O capa-preta teve bom momento aos 27 minutos, quando Bruno Silva deu o passe para Jacó na área, mas o goleiro Dida se antecipou para interceptar. O time da casa apareceu bem aos 35, com Café dando o passe e Ceará chutando por cima. Em seguida, Júnior Dindê arriscou e levou perigo à meta adversária, aos 36 minutos.
Segundo tempo
Na etapa final, o Rio Branco retornou com João Paulo em lugar de Théo Krügger, e Vitor Leque na vaga de Braga. Mas a tentativa do empate acabou não acontecendo, pois o Maricá ampliou para 2 a 0, com Klisman, após cruzamento de Café, logo aos 4 minutos.
O mesmo Café levou perigo aos 11 minutos, mas finalizou mal. Em seguida, Jacó cabeceou errado, o goleiro Dida rebateu e Carlinhos também desperdiçou para o Rio Branco. O capa-preta fez mais mudanças, entrando Diego Fernandes no ataque e Emerson Martins no meio de campo.
Aos 16 minutos, Vitor Leque cruzou e Diego Fernandes quase diminui, mas a zaga interceptou. Na sequência, o Rio Branco fez outra alteração, com Ricardinho em lugar de Nenê Bonilha. Aos 25 minutos, Diego Fernandes criou boa chance, mas Dida salvou. A resposta do Maricá veio na sequência, mas Neguete impediu a tentativa de Bruninho.

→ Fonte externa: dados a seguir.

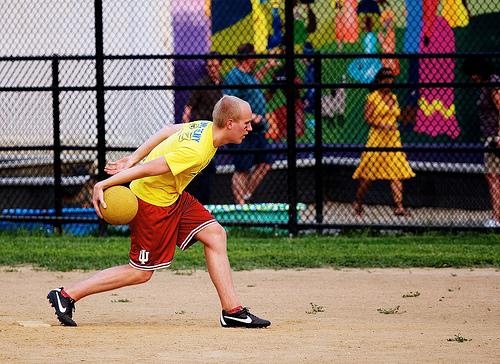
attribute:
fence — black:
[0, 0, 498, 239]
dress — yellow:
[348, 91, 420, 182]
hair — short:
[208, 91, 242, 121]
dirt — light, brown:
[0, 260, 497, 362]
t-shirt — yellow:
[128, 121, 218, 206]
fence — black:
[244, 20, 498, 240]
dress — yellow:
[354, 90, 414, 182]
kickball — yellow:
[98, 185, 138, 224]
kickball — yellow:
[68, 155, 164, 272]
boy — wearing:
[139, 84, 265, 217]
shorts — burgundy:
[122, 181, 212, 262]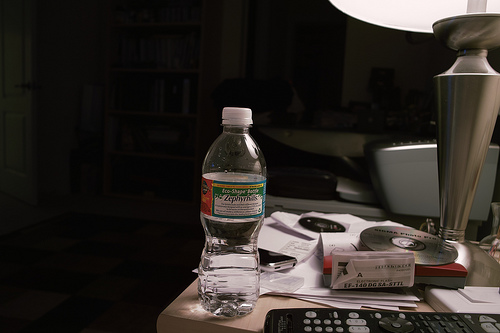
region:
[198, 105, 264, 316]
plastic bottle of water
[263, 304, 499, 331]
black electronic remote with white buttons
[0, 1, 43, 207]
white door is open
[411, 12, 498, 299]
silver lamp base on table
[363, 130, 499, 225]
printer is gray behind lamp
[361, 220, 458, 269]
compact disc by lamp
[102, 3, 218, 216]
wooden shelves against wall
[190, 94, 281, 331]
This is a bottle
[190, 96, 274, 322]
This is a bottle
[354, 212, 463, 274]
This is a CD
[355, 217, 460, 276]
This is a DvD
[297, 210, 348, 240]
This is a dvd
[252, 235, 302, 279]
This is a mobile phone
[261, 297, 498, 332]
This is a remote control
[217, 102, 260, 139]
Cap of a bottle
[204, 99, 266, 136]
White cap of a bottle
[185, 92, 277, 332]
some liquid in a bottle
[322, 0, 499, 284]
silver metal lamp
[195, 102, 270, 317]
plastic bottle with white cap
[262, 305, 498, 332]
black remote with white buttons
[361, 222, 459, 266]
silver CD with black writing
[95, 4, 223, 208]
tall light brown wood book case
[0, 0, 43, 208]
open white wood door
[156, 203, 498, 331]
messy white desk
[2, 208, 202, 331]
checkered area rug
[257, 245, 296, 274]
silver and black cellphone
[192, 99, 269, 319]
A half-empty water bottle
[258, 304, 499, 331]
A black remote control on a table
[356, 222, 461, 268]
A cd sitting on a paper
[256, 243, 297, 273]
A black and silver cell phone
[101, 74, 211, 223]
A book shelf against a wall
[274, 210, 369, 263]
A pile of papers on a table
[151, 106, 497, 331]
A table with a bottle, papers, cd's and a remote control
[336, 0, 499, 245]
A silver lamp with a white shade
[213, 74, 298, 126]
A CD player on a shelf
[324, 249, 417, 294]
A book of checks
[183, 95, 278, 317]
water bottle on the table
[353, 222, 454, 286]
the disk is silver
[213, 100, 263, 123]
lid on water bottle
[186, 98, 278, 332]
tall clear water bottle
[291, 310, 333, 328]
white buttons on remote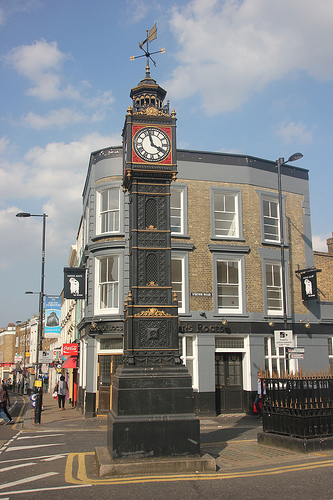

Numa cobrança de falta João Paulo assustou o goleiro Dida, mas a bola saiu, aos 33 minutos. O Rio Branco ainda tentava diminuir, mas não tinha competência para conseguir finalizações e acabou amargando a derrota na estreia.
Escalações
Maricá
Dida; Magno Nunes, Vitor Pereira, João Victor e Rafael Carioca; Cleiton (Vinícios), Matheus Lira e Hugo Borges (Marcelo); Café (Bruninho) Jefferson Tavares (Sérgio) e Ceará (Klisman).
Rio Branco SAF
Neguete; Cayo Tenório, Mateus Castelo, Diego Guerra e Théo Krügger (João Paulo); Júnior Dindê (Emerson Martins), Carlinhos, Bruno Silva e Nenê Bonilha (Ricardinho); Braga (Vitor Leque) e Jacó (Diego Fernandes).
O árbitro foi Fernando Henrique de Medeiros, de Santa Catarina, auxiliado por Lucas Castro dos Santos e Thiago Filemon Suárez Pinto; quarto árbitro, Alain Trindade da Silva, e analista de campo, Wendel De Paiva Gouveia, todos do Rio de Janeiro.